> **What is expected**
For the entries below, the expected answer is the line with "middle mcp: (184, 0)", the line with "ring pip: (342, 12)", and every line between them, exactly as written, and nothing more.

> **Data records**
★ ★ ★ ★

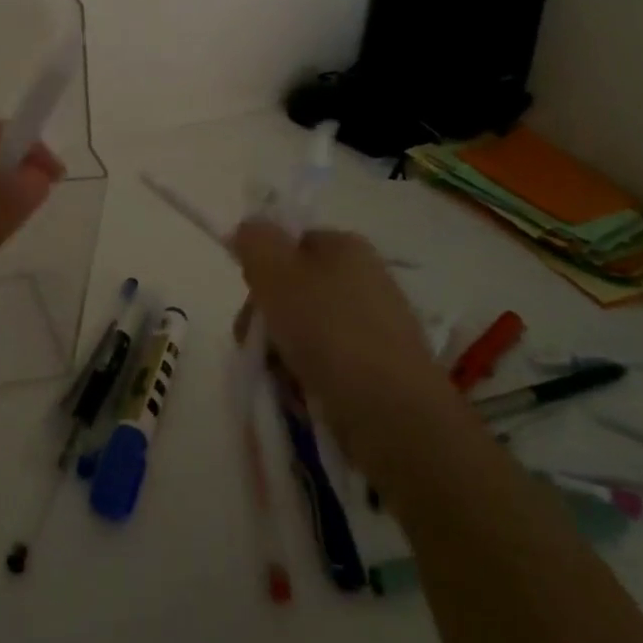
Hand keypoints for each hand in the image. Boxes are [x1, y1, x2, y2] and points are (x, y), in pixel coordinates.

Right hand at [230, 224, 459, 477]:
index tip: (254, 296)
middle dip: (267, 318)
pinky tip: (304, 395)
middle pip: (294, 289)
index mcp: (346, 247)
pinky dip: (308, 376)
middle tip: (259, 343)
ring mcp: (375, 326)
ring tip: (281, 377)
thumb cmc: (329, 332)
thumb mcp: (277, 274)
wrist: (394, 415)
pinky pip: (327, 363)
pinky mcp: (380, 370)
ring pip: (305, 330)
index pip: (291, 243)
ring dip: (282, 352)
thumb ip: (256, 241)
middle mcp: (365, 279)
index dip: (264, 267)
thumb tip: (248, 228)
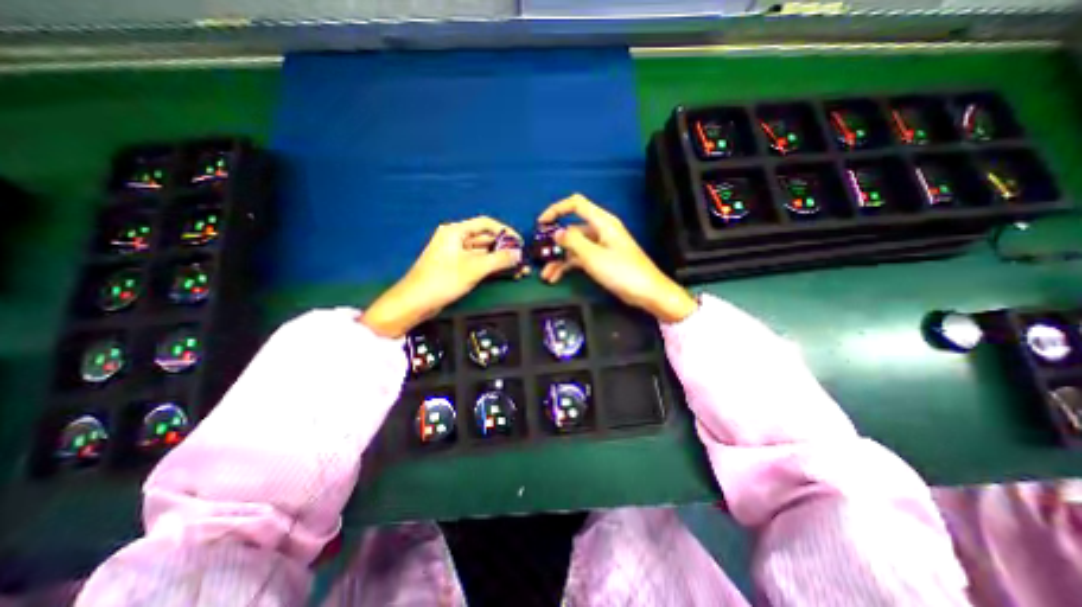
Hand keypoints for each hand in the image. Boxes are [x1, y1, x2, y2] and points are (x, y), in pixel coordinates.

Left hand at [363, 218, 523, 338]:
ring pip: (484, 253)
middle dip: (505, 249)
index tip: (520, 242)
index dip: (505, 231)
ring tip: (519, 270)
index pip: (486, 224)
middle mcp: (457, 240)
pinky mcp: (457, 269)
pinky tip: (507, 275)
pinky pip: (479, 264)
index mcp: (456, 232)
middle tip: (523, 260)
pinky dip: (492, 268)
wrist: (415, 303)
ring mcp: (457, 255)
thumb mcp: (474, 268)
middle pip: (486, 239)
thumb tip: (519, 254)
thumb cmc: (443, 280)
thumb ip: (499, 259)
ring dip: (501, 261)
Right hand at [537, 194, 696, 327]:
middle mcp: (600, 231)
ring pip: (574, 247)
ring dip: (559, 260)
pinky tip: (556, 278)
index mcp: (602, 222)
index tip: (541, 223)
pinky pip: (580, 259)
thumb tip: (557, 233)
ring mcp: (600, 246)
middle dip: (555, 243)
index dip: (556, 209)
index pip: (576, 204)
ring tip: (546, 276)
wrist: (647, 293)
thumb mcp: (593, 256)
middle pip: (572, 229)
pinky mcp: (601, 260)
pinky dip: (568, 266)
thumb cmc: (622, 271)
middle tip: (540, 256)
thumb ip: (573, 242)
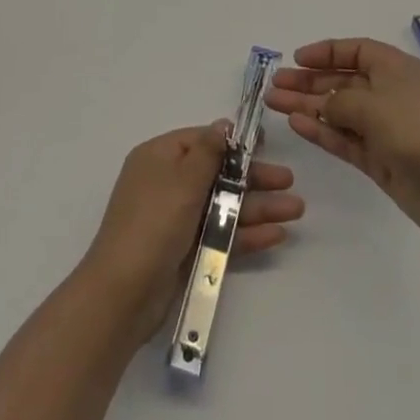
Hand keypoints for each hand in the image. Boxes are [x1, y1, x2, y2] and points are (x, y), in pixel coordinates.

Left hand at [81, 122, 302, 345]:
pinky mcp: (185, 251)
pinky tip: (277, 234)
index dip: (233, 143)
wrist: (123, 294)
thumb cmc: (154, 223)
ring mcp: (176, 219)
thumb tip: (222, 125)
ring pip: (223, 206)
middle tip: (290, 181)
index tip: (264, 145)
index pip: (201, 141)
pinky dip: (246, 233)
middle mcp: (167, 184)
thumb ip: (208, 152)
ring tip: (296, 210)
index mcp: (159, 157)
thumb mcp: (183, 180)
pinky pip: (220, 234)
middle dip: (254, 178)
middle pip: (217, 174)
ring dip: (258, 206)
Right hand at [266, 38, 419, 252]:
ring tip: (274, 103)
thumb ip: (340, 101)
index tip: (295, 58)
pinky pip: (346, 140)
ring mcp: (387, 131)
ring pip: (340, 112)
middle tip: (274, 85)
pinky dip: (322, 132)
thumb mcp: (376, 105)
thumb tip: (322, 103)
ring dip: (309, 106)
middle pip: (343, 81)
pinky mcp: (384, 163)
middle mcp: (391, 95)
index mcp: (396, 69)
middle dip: (309, 81)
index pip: (356, 51)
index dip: (326, 52)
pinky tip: (297, 124)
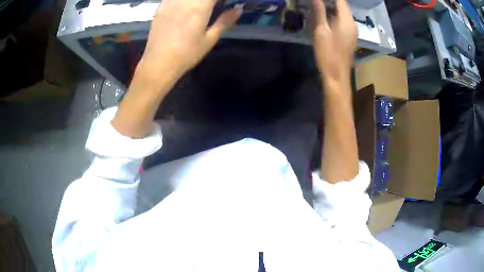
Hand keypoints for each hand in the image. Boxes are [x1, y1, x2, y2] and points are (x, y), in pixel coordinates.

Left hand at [140, 0, 240, 79]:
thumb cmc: (187, 54)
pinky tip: (183, 7)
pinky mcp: (160, 7)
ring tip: (197, 8)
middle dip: (208, 0)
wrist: (159, 63)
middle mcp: (184, 0)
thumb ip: (224, 21)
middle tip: (212, 7)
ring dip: (195, 1)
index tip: (223, 4)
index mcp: (199, 7)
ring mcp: (170, 2)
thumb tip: (238, 10)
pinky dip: (182, 0)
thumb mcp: (209, 40)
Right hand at [311, 0, 356, 81]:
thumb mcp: (321, 31)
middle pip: (342, 5)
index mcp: (346, 20)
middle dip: (330, 1)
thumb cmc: (328, 53)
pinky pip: (342, 20)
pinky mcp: (349, 36)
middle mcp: (352, 23)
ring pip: (342, 12)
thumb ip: (319, 11)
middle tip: (316, 2)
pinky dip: (333, 15)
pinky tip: (323, 16)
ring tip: (317, 5)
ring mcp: (352, 30)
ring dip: (331, 7)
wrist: (337, 76)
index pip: (340, 0)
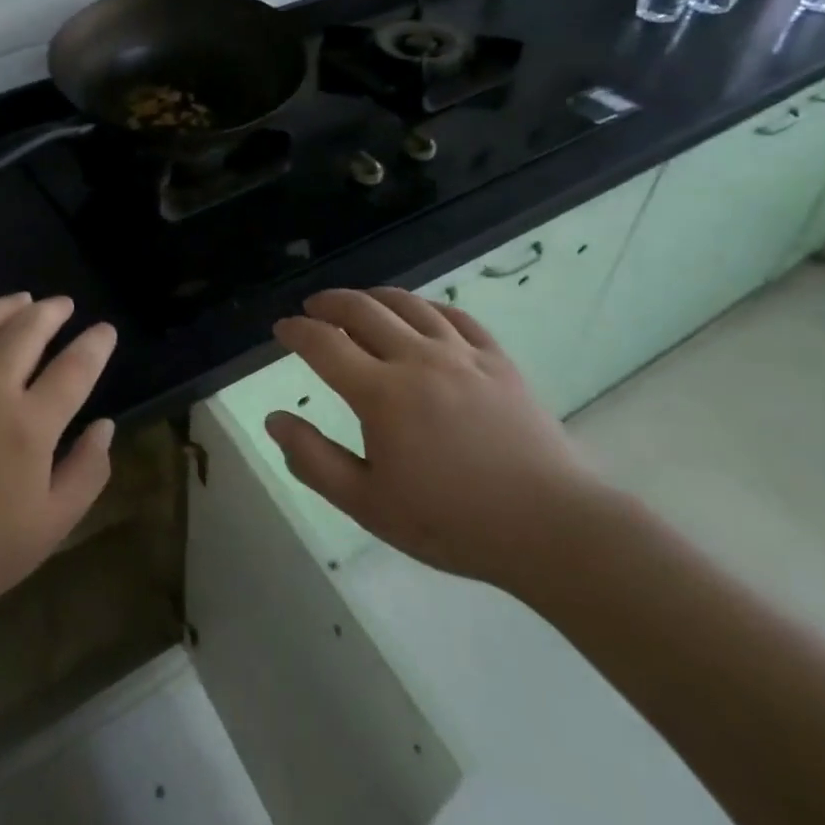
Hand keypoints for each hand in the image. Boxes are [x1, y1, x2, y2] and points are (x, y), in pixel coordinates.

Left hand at [0, 293, 117, 668]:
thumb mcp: (51, 526)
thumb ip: (87, 471)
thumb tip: (105, 425)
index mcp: (29, 426)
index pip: (75, 367)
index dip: (96, 344)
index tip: (105, 331)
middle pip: (26, 330)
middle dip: (52, 311)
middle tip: (64, 305)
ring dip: (6, 305)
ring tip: (23, 300)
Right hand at [264, 287, 610, 593]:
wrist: (551, 528)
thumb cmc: (452, 522)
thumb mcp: (368, 504)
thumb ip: (313, 460)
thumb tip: (274, 419)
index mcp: (381, 393)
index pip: (324, 344)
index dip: (296, 331)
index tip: (281, 329)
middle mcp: (417, 359)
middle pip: (362, 309)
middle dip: (328, 302)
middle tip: (312, 308)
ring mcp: (461, 355)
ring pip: (407, 304)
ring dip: (373, 296)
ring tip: (357, 302)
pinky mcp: (497, 360)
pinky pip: (455, 316)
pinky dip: (426, 306)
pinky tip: (418, 313)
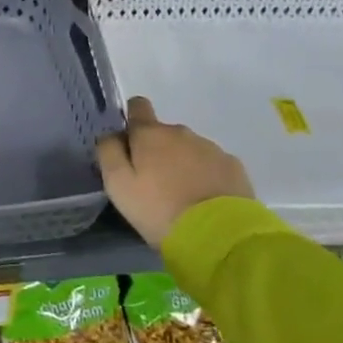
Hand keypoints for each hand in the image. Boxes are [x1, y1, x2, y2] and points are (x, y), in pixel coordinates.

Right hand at [96, 96, 254, 247]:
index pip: (138, 106)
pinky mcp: (234, 167)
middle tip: (155, 184)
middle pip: (164, 133)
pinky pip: (213, 164)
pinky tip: (207, 201)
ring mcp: (210, 148)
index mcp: (150, 134)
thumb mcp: (118, 185)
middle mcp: (180, 132)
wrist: (219, 236)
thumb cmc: (160, 210)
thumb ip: (109, 152)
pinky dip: (207, 176)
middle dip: (158, 151)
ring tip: (183, 197)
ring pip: (189, 149)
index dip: (133, 119)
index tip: (132, 143)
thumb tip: (111, 135)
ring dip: (183, 164)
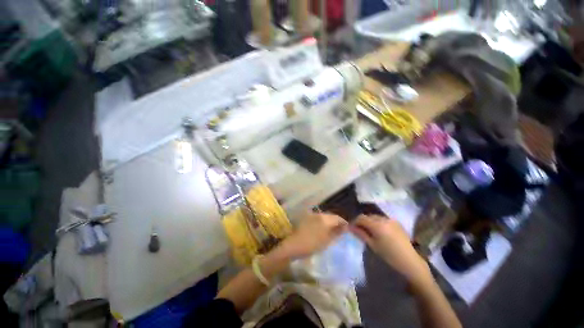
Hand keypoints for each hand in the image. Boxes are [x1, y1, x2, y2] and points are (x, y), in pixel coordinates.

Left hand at [278, 212, 346, 258]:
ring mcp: (311, 215)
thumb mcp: (327, 241)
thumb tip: (344, 228)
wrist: (293, 245)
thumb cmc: (311, 245)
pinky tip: (322, 229)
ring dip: (329, 222)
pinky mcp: (306, 217)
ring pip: (324, 216)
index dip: (344, 223)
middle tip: (340, 230)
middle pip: (331, 216)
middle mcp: (318, 213)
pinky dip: (322, 222)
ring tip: (332, 231)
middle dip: (336, 222)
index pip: (338, 218)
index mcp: (325, 218)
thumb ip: (337, 233)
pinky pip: (318, 218)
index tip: (347, 229)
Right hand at [350, 215, 430, 286]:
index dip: (355, 221)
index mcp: (377, 224)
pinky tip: (379, 231)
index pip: (361, 218)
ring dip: (370, 221)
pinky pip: (383, 219)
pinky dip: (378, 222)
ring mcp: (391, 219)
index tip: (352, 228)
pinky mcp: (396, 222)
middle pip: (368, 216)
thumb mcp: (372, 245)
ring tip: (369, 231)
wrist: (410, 260)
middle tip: (360, 230)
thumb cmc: (389, 255)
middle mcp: (383, 219)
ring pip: (375, 217)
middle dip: (362, 221)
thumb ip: (361, 234)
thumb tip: (350, 227)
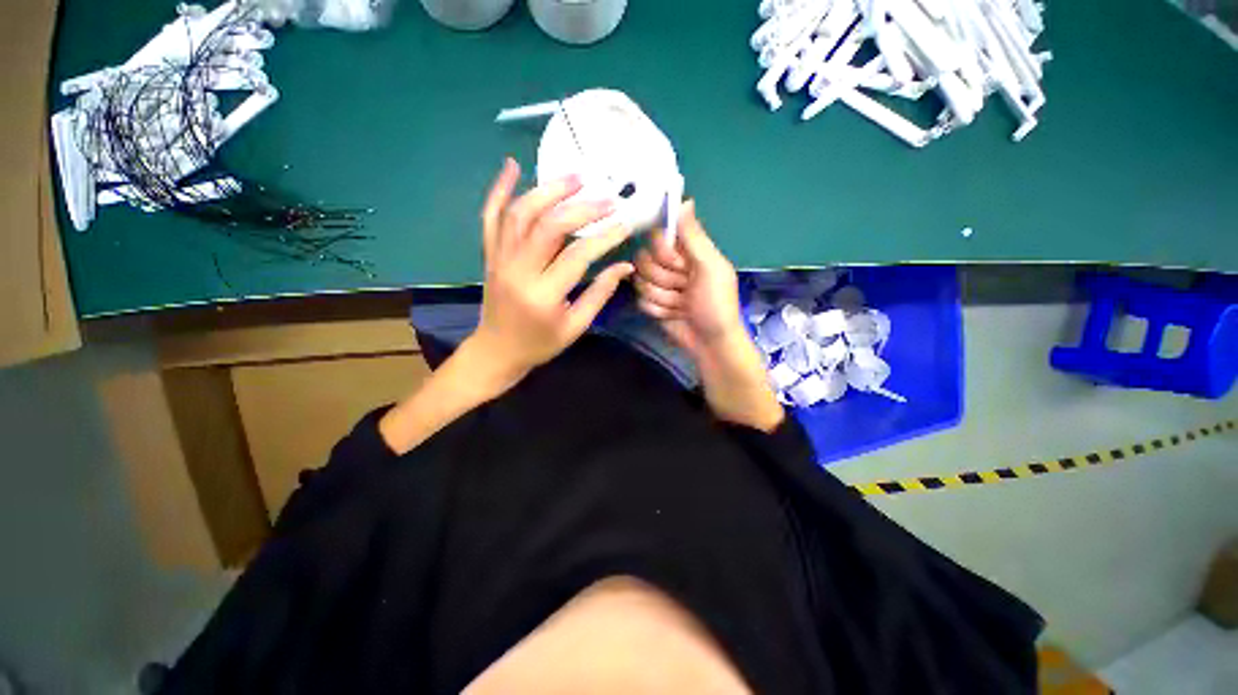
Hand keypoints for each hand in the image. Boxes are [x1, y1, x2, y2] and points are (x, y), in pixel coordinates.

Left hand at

★ ★ ★ ★

> **Written answer**
middle mcp: (184, 0)
thumb ip: (224, 21)
middle tip: (212, 7)
ring dip: (195, 1)
index tip: (223, 4)
index mcp: (199, 7)
ring mcp: (170, 2)
thumb tip: (238, 10)
pinky dip: (182, 0)
thumb mcp: (209, 40)
Right hand at [311, 0, 356, 81]:
thumb mcp: (321, 31)
middle pip: (342, 5)
index mcp: (346, 20)
middle dip: (330, 1)
thumb cmc: (328, 53)
pinky pip: (342, 20)
pinky mcp: (349, 36)
middle mcp: (352, 23)
ring pip: (342, 12)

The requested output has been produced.